If you go on Mapometer or similar you can map out a route and save it, then copy and paste the saved file into a thread. Mapometer can follow Bridleways quite often if you use the "follow road" function, or can be drawn "freestyle".


----------



## lukesdad (16 Apr 2012)

Cubist said:


> If you go on Mapometer or similar you can map out a route and save it, then copy and paste the saved file into a thread. Mapometer can follow Bridleways quite often if you use the "follow road" function, or can be drawn "freestyle".


 
Thanks for that Cubist Ive only everdone them via O/S on the garmin. If your not in a hurry Djn I ll try and get some posted here.

Be aware Im not brilliant on these mapping sites but hopefully ill get it done before the end of the week. How far afield do you want to go ?


----------



## Djn2414 (17 Apr 2012)

lukesdad said:


> Thanks for that Cubist Ive only everdone them via O/S on the garmin. If your not in a hurry Djn I ll try and get some posted here.
> 
> Be aware Im not brilliant on these mapping sites but hopefully ill get it done before the end of the week. How far afield do you want to go ?


 
Hi thanks for the replies. I'm only want to be out for max of 2 hours at the moment until I build up my fitness etc. I've heard that there are routes at the top of the Rhigos but not sure where to go from there. Think one can go towards maerdy resevoir and another towards cwmparc/afan. I thought that there would be a stack of maps showing where all the forestry roads etc go but it doesn't look that easy! If you were able to do some kind of rough routes I would be very grateful. I can wait until you have time to do it so please don't put yourself out too much. Thanks.


----------



## lukesdad (17 Apr 2012)

Ah I was thinking more of the Beacons, not really my area.


----------



## Cubist (19 Apr 2012)

DJN
Log into mapometer.com

Register, it's free, and play with the mapping tools. They are quite intuitive.
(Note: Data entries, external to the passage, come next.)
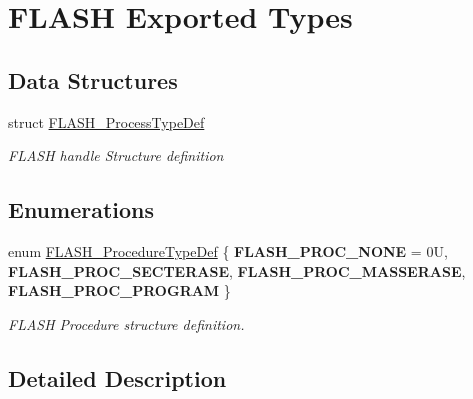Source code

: \hypertarget{group___f_l_a_s_h___exported___types}{}\section{F\+L\+A\+SH Exported Types}
\label{group___f_l_a_s_h___exported___types}
\subsection*{Data Structures}
\begin{DoxyCompactItemize}
\item 
struct \mbox{\hyperlink{struct_f_l_a_s_h___process_type_def}{F\+L\+A\+S\+H\+\_\+\+Process\+Type\+Def}}
\begin{DoxyCompactList}\small\item\em F\+L\+A\+SH handle Structure definition ~\newline
 \end{DoxyCompactList}\end{DoxyCompactItemize}
\subsection*{Enumerations}
\begin{DoxyCompactItemize}
\item 
\mbox{\label{group___f_l_a_s_h___exported___types_ga2b0268387bc11bcab76be9ce7c43eaaf}} 
enum \mbox{\hyperlink{group___f_l_a_s_h___exported___types_ga2b0268387bc11bcab76be9ce7c43eaaf}{F\+L\+A\+S\+H\+\_\+\+Procedure\+Type\+Def}} \{ {\bfseries F\+L\+A\+S\+H\+\_\+\+P\+R\+O\+C\+\_\+\+N\+O\+NE} = 0U, 
{\bfseries F\+L\+A\+S\+H\+\_\+\+P\+R\+O\+C\+\_\+\+S\+E\+C\+T\+E\+R\+A\+SE}, 
{\bfseries F\+L\+A\+S\+H\+\_\+\+P\+R\+O\+C\+\_\+\+M\+A\+S\+S\+E\+R\+A\+SE}, 
{\bfseries F\+L\+A\+S\+H\+\_\+\+P\+R\+O\+C\+\_\+\+P\+R\+O\+G\+R\+AM}
 \}
\begin{DoxyCompactList}\small\item\em F\+L\+A\+SH Procedure structure definition. \end{DoxyCompactList}\end{DoxyCompactItemize}


\subsection{Detailed Description}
Based on what you've posted above I've mapped out a 9.5 miler on what look like forestry tracks, starting at a junction on the Rhigos road. . The way I've drawn it looks like it ends with a short descent then a road descent. Far better would be to climb on the road to warm up, then a net descent to the finish line!
Here's the saved route. It's just a taster, but if you zoom into the map in "hybrid mode" you get to see the topography and the tracks are still mapped out.
http://www.mapometer.com/mountain_biking/route_1932028.html

At the top left hand corner of the map is a "Search for other routes in this area"... give that a try. (Edit, forget it, there aren't any!)


----------



## Cubist (19 Apr 2012)

Djn2414 said:


> Hi. Just started some mountain biking and looking for some free maps so that I don't get lost. Can't seem to find any, can anyone help please?
> 
> Thanks


Quoted to Ping Djn2414


----------



## Cubist (19 Apr 2012)

Bing maps show the tracks as tracks, no mention of ROW.... but zoomed Satellite mapping seems to show the odd gate.......... use your judgement and mind out for Forestry traffic!


----------



## Cubist (23 Apr 2012)

Don't mention it


----------